蘇景然歡天喜地的介紹,說到吳巖的時候,眼裡都在放光。
秦孟媛當然見過,一開始只聽得白歡喜講過,那次在打馬吊的時候,羅水雲突然出現,後面默默跟著的可不是吳巖嗎,雖然那天他一個字也沒說,但是秦孟媛還是注意到了他。
“吳巖是吧,我是景然的嫂子,給我和歡喜倒一杯茶吧。”秦孟媛說著,瞄了一眼站在旁邊傻傻看著的白歡喜。
白歡喜在接到秦孟媛的目光之時,才像是反應過來,立馬坐到了秦孟媛身邊。
吳巖幾乎沒有猶豫,就到了先後到了兩杯茶給秦孟媛和白歡喜,而且是雙手奉上,白歡喜有點激動,艾瑪,從來沒受到過吳巖如此尊重的待遇。
但秦孟媛根本不吃這套,把茶杯在手中晃了兩圈,然後把茶杯往上桌上一扔。
不屑的看了吳巖一眼,“這茶連熱氣都冒出來,你好意思給我倒?”
秦孟媛說完這話,就一直看著吳巖,白歡喜在一旁,把已經送到嘴裡的茶,一口嚥下,雖然不是很燙,但是餘熱還是有的,溫溫的,看來,應該是打了不太久,孟媛這神態這語氣和這姿勢,大寫的找茬啊。

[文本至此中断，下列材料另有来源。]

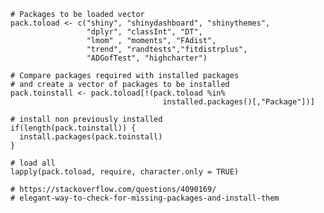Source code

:     # Packages to be loaded vector
    pack.toload <- c("shiny", "shinydashboard", "shinythemes",
                     "dplyr", "classInt", "DT",
                     "lmom" , "moments", "FAdist",
                     "trend", "randtests","fitdistrplus",
                     "ADGofTest", "highcharter")

    # Compare packages required with installed packages
    # and create a vector of packages to be installed
    pack.toinstall <- pack.toload[!(pack.toload %in% 
                                      installed.packages()[,"Package"])]

    # install non previously installed
    if(length(pack.toinstall)) {
      install.packages(pack.toinstall)
    }

    # load all
    lapply(pack.toload, require, character.only = TRUE)

    # https://stackoverflow.com/questions/4090169/
    # elegant-way-to-check-for-missing-packages-and-install-them
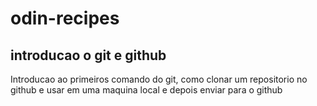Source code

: # odin-recipes
## introducao o git e github
<p> Introducao ao primeiros comando do git, como clonar um repositorio no github e usar em uma maquina local e depois enviar para o github</p>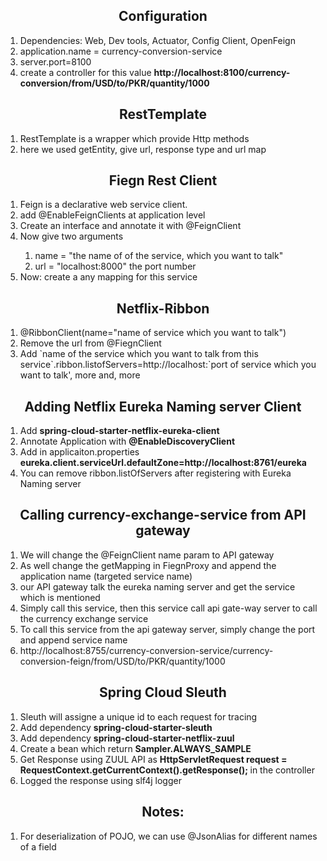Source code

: <h2 align="center">Configuration</h2>
<ol>
	<li>Dependencies: Web, Dev tools, Actuator, Config Client, OpenFeign</li>
	<li>application.name = currency-conversion-service</li>
	<li>server.port=8100</li>
	<li>create a controller for this value <strong>http://localhost:8100/currency-conversion/from/USD/to/PKR/quantity/1000</strong></li>
</ol>

<h2 align="center">RestTemplate</h2>
<ol>
	<li>RestTemplate is a wrapper which provide Http methods</li>
	<li>here we used getEntity, give url, response type and url map</li>
</ol>

<h2 align="center">Fiegn Rest Client</h2>
<ol>
	<li>Feign is a declarative web service client.</li>
	<li>add @EnableFeignClients at application level</li>
	<li>Create an interface and annotate it with @FeignClient</li>
	<li>Now give two arguments</li>
	<ol>
		<li>name = "the name of of the service, which you want to talk"</li>
		<li>url = "localhost:8000" the port number</li>
	</ol>
	<li>Now: create a any mapping for this service</li>
</ol>

<h2 align="center">Netflix-Ribbon</h2>
<ol>
	<li>@RibbonClient(name="name of service which you want to talk")</li>
	<li>Remove the url from @FiegnClient</li>
	<li>Add `name of the service which you want to talk from this service`.ribbon.listofServers=http://localhost:`port of service which you want to talk', more and, more</li>
</ol>

<h2 align="center">Adding Netflix Eureka Naming server Client</h2>
<ol>
	<li>Add <strong>spring-cloud-starter-netflix-eureka-client</strong></li>
	<li>Annotate Application with <strong>@EnableDiscoveryClient</strong></li>
	<li>Add in applicaiton.properties <strong>eureka.client.serviceUrl.defaultZone=http://localhost:8761/eureka</strong></li>
	<li>You can remove ribbon.listOfServers after registering with Eureka Naming server</li>
</ol>


<h2 align="center">Calling currency-exchange-service from API gateway </h2>
<ol>
	<li>We will change the @FeignClient name param to API gateway</li>
	<li>As well change the getMapping in FiegnProxy and append the application name (targeted service name)</li>
	<li>our API gateway talk the eureka naming server and get the service which is mentioned</li>
	<li>Simply call this service, then this service call api gate-way server to call the currency exchange service</li>
	<li>To call this service from the api gateway server, simply change the port and append service name</li>
	<li>http://localhost:8755/currency-conversion-service/currency-conversion-feign/from/USD/to/PKR/quantity/1000</li>
</ol>


<h2 align="center">Spring Cloud Sleuth</h2>
<ol>
	<li>Sleuth will assigne a unique id to each request for tracing</li>
	<li>Add dependency <strong>spring-cloud-starter-sleuth</strong></li>
	<li>Add dependency <strong>spring-cloud-starter-netflix-zuul</strong></li>
	<li>Create a bean which return <strong>Sampler.ALWAYS_SAMPLE</strong></li>
	<li>Get Response using ZUUL API as <strong>HttpServletRequest request = RequestContext.getCurrentContext().getResponse();
	</strong> in the controller</li>
	<li>Logged the response using slf4j logger</li>
</ol>


<h2 align="center">Notes: </h2>
<ol>
	<li>For deserialization of POJO, we can use @JsonAlias for different names of a field</li>
</ol>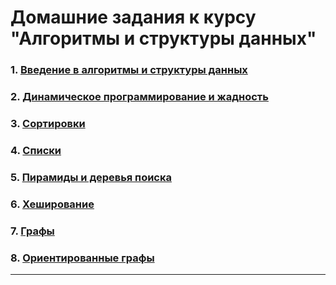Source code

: # Домашние задания к курсу "Алгоритмы и структуры данных"


### 1. [Введение в алгоритмы и структуры данных](lesson.1.binary-search/binarySearch/Intro.md)

### 2. [Динамическое программирование и жадность](lesson.2.recursion/recursion/Dynamics.md)

### 3. [Сортировки](tasks/Sorts.md)

### 4. [Списки](tasks/Lists.md)

### 5. [Пирамиды и деревья поиска](tasks/Trees.md) 

### 6. [Хеширование](tasks/Hash.md)

### 7. [Графы](tasks/Graphs.md)

### 8. [Ориентированные графы](tasks/DirGraph.md)

------------
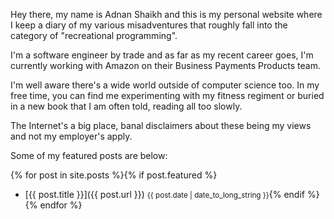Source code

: Hey there, my name is Adnan Shaikh and this is my personal website where I keep
a diary of my various misadventures that roughly fall into the category of
"recreational programming".  

I'm a software engineer by trade and as far as my recent career goes, I'm
currently working with Amazon on their Business Payments Products team.

I'm well aware there's a wide world outside of computer science too. In my free
time, you can find me experimenting with my fitness regiment or buried in a new
book that I am often told, reading all too slowly.  

The Internet's a big place, banal disclaimers about these being my views and
not my employer's apply.

Some of my featured posts are below:

{% for post in site.posts %}{% if post.featured %}
- [{{ post.title }}]({{ post.url }}) <small>{{ post.date | date_to_long_string }}</small>{% endif %} {% endfor %}

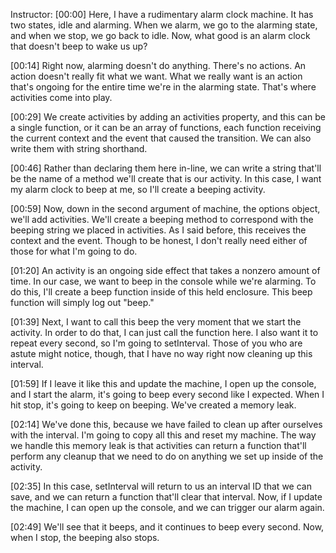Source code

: Instructor: [00:00] Here, I have a rudimentary alarm clock machine. It has two states, idle and alarming. When we alarm, we go to the alarming state, and when we stop, we go back to idle. Now, what good is an alarm clock that doesn't beep to wake us up?

[00:14] Right now, alarming doesn't do anything. There's no actions. An action doesn't really fit what we want. What we really want is an action that's ongoing for the entire time we're in the alarming state. That's where activities come into play.

[00:29] We create activities by adding an activities property, and this can be a single function, or it can be an array of functions, each function receiving the current context and the event that caused the transition. We can also write them with string shorthand.

[00:46] Rather than declaring them here in-line, we can write a string that'll be the name of a method we'll create that is our activity. In this case, I want my alarm clock to beep at me, so I'll create a beeping activity.

[00:59] Now, down in the second argument of machine, the options object, we'll add activities. We'll create a beeping method to correspond with the beeping string we placed in activities. As I said before, this receives the context and the event. Though to be honest, I don't really need either of those for what I'm going to do.

[01:20] An activity is an ongoing side effect that takes a nonzero amount of time. In our case, we want to beep in the console while we're alarming. To do this, I'll create a beep function inside of this held enclosure. This beep function will simply log out "beep."

[01:39] Next, I want to call this beep the very moment that we start the activity. In order to do that, I can just call the function here. I also want it to repeat every second, so I'm going to setInterval. Those of you who are astute might notice, though, that I have no way right now cleaning up this interval.

[01:59] If I leave it like this and update the machine, I open up the console, and I start the alarm, it's going to beep every second like I expected. When I hit stop, it's going to keep on beeping. We've created a memory leak.

[02:14] We've done this, because we have failed to clean up after ourselves with the interval. I'm going to copy all this and reset my machine. The way we handle this memory leak is that activities can return a function that'll perform any cleanup that we need to do on anything we set up inside of the activity.

[02:35] In this case, setInterval will return to us an interval ID that we can save, and we can return a function that'll clear that interval. Now, if I update the machine, I can open up the console, and we can trigger our alarm again.

[02:49] We'll see that it beeps, and it continues to beep every second. Now, when I stop, the beeping also stops.
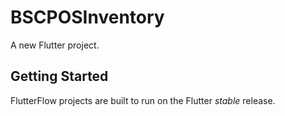 # BSCPOSInventory

A new Flutter project.

## Getting Started

FlutterFlow projects are built to run on the Flutter _stable_ release.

不過自己只是看戲的,看看就好了,白歡喜把茶嚥下,學著秦孟媛把茶杯往桌上一撂。
吳巖回視秦孟媛,在吳巖開口之前,蘇景然搶先說道,“嫂子,這茶是我們一起之前一起去廚房到的,時間也不是太久,不信您喝喝看,還是溫熱的。”
見秦孟媛沒有反應,又轉向了白歡喜,“是吧,大嫂?”
白歡喜有些懵了,這時候,該怎麼說呢?
“額……”
正在白歡喜以拖音來拖延時間,秦孟媛說道,“我覺得這茶不夠燙,我想喝燙的,有點冷,想喝未來為夫倒的熱茶,可否?”
秦孟媛話畢,白歡喜鬆了一口氣,戰火沒有綿延到自己身上。蘇景然則有些不知所措的看著吳巖,深怕吳巖生氣。
吳巖嘴角扯出一絲微笑,“我這就去查房一趟,夫人稍等。”
白歡喜終於看到了吳巖的笑容,只是有點發怵。
這才是強者碰強者,一切都交給秦孟媛了。
等吳巖走遠了一點,安靜的涼亭才有了說話的聲響。
“能對待你的家人好的,才是真正愛你的。”秦孟媛緩了語氣,不似剛剛尖銳。